Kepala Dinas Pendidikan Tarakan, Thamrin Toha, mengingatkan bahwa kegiatan perpisahan tidak boleh menjadi beban bagi siswa maupun orang tua. “Pak Menteri sudah tegas, tidak boleh ada perpisahan yang membebani orang tua atau siswa,” kata Thamrin pada Selasa malam, 29 April.

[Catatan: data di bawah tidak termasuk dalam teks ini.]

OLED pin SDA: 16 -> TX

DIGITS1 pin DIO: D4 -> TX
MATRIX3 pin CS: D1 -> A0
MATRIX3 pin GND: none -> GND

Ia menyebutkan bahwa salah satu sekolah yang sudah merancang perpisahan bersama komite akhirnya membatalkan rencana tersebut setelah keluhan orang tua merebak di media sosial. “Komite sudah rapat, tapi karena ada laporan di media sosial, mereka memutuskan untuk membatalkan,” ujarnya.

Menurut Thamrin, kegiatan perpisahan diperbolehkan selama dilaksanakan secara sederhana dan berada di lingkungan sekolah. “Saya harap pelaksanaan cukup di satuan pendidikan masing-masing,” tegasnya. Dinas Pendidikan, lanjut Thamrin, akan segera menerbitkan surat edaran guna mengatur teknis kegiatan perpisahan agar tak lagi menjadi polemik. “Kalau mau dilaksanakan, cukup sederhana di sekolah, jangan sampai memberatkan,” ucapnya.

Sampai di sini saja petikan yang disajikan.